27 lutego tramwaj Konstal 105NCh uderzył w tył tramwaju N8C „dortmund”. Badania biegłego sądowego stwierdziły, że hamulce działały sprawnie, a zawinił motorniczy. - Jest kilka wątpliwości. Po pierwsze, pierwszego dnia badania uruchomiono tylko drugi wagon, bo pierwszy w ogóle nie chciał ruszyć. Zniszczone były bowiem gniazda łączące oba wagony. Gniazda, podobnie jak sprzęgi, uległy zniszczeniu podczas wypadku. Następnego dnia po pierwszym badaniu odbyło się kolejne - już z dwoma wagonami. Świadczy to o tym, że w międzyczasie sprzęgi i gniazda musiały być wymienione. Czyli musiała być ingerencja techniczna – twierdzi Krzysztof Wnuk-Lemański, motorniczy 105NCh.
Zwolniony motorniczy twierdzi, że w tramwaju, którym kierował, nastąpił całkowity zanik hamowania. - Tramwaj, którym kierowałem, to chopper, przebudowany tramwaj typu 105Na. Od oryginału różni się tym, że nie ma tradycyjnego rozrusznika tylko komputer. Może być tak, że wszystko działa, jeździ, hamuje, jeździ, hamuje... i nagle następuje zanik hamowania. Tak właśnie było. Docisnąłem do końca, puściłem czuwak, prędkość się nie zmniejszyła. Jest to dla mnie upokarzające, że zwolniono mnie, nie mając zapisu monitoringu z dortmunda (był niesprawny – przyp. PR) i przed zakończeniem badań czarnej skrzynki. Idę do sądu pracy. Nie dam zrobić z siebie kozła ofiarnego – dodaje motorniczy.

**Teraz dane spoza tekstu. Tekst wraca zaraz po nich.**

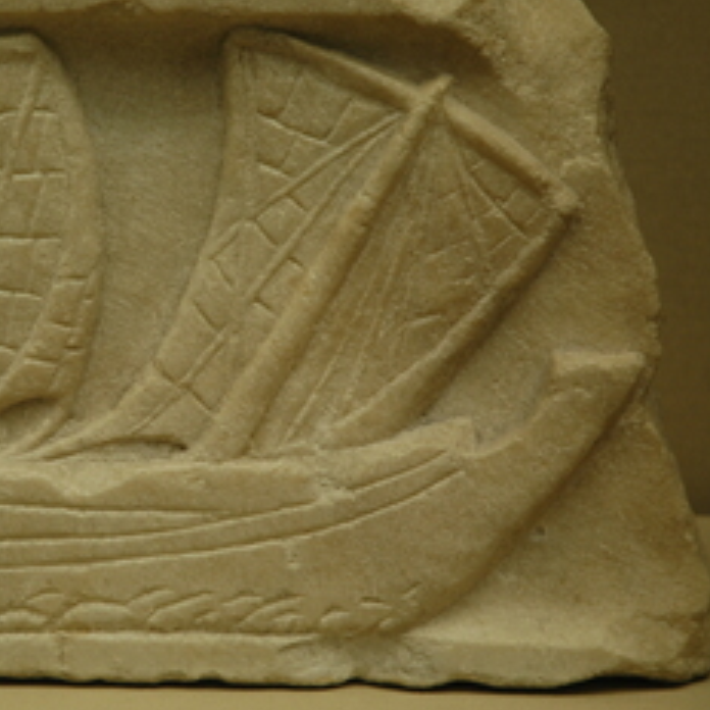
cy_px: 291
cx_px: 83
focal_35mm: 157
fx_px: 3639
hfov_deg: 11.1
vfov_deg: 11.1
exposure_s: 1/15
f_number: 4.5
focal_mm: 65
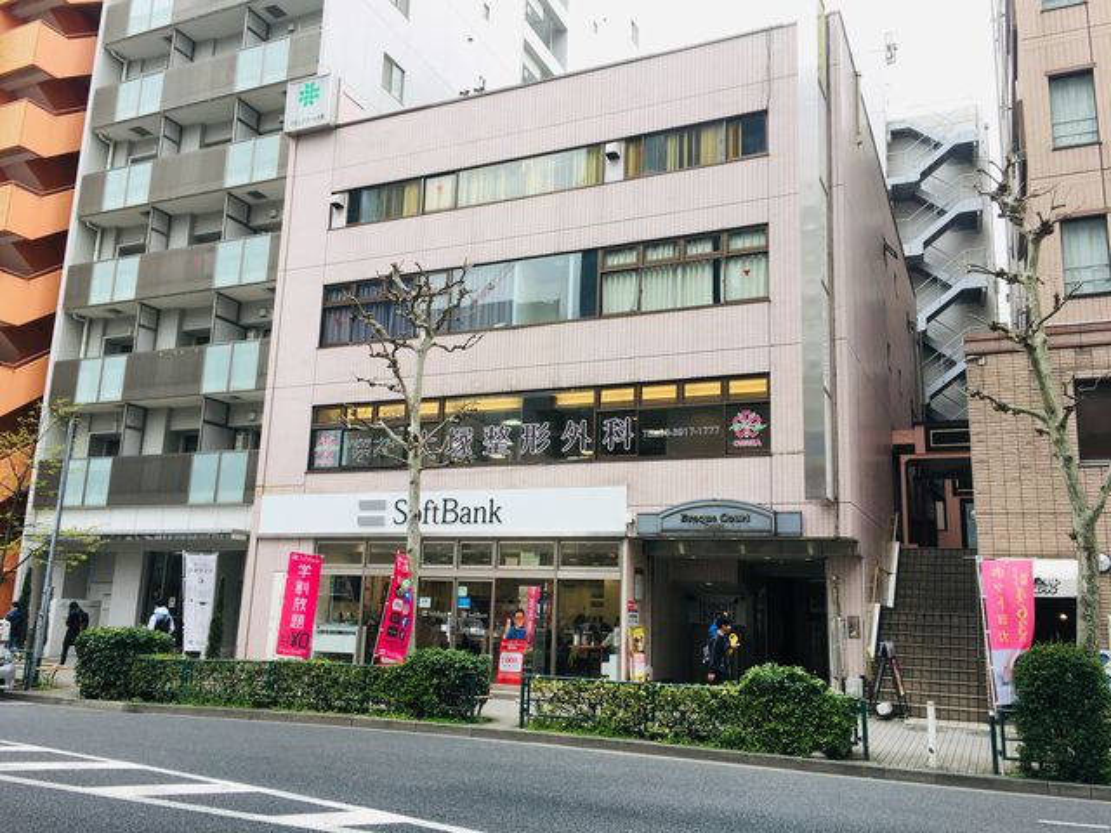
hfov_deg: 61.7
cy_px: 416
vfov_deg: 48.2
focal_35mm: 29
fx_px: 931
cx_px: 556
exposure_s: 1/167
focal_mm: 4.15
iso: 25
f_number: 2.2
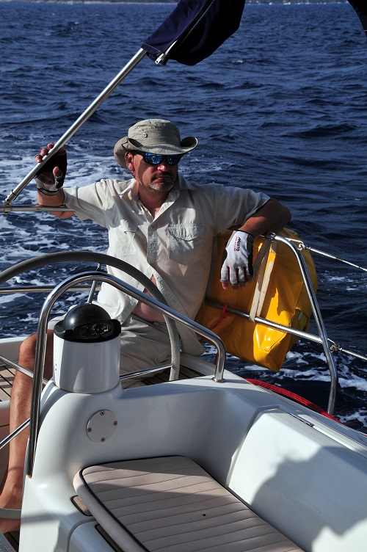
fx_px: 735
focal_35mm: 48
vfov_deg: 41.1
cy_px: 276
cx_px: 184
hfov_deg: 28.0
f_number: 10
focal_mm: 32
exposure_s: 1/1000
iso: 200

Co na to ZKM? - Zakład Komunikacji Miejskiej w Gdańsku stoi na stanowisku poszanowania uprawnień pracowników i pracodawcy do postępowania zgodnie z Kodeksem Pracy. Miejscem rozstrzygania ewentualnych sporów powinien być Sąd Pracy, a nie media – mówi Krzysztof Wojtkiewicz, rzecznik ZKM.
Na zlecenie prokuratury, trwa badanie czarnych skrzynek z obu tramwajów.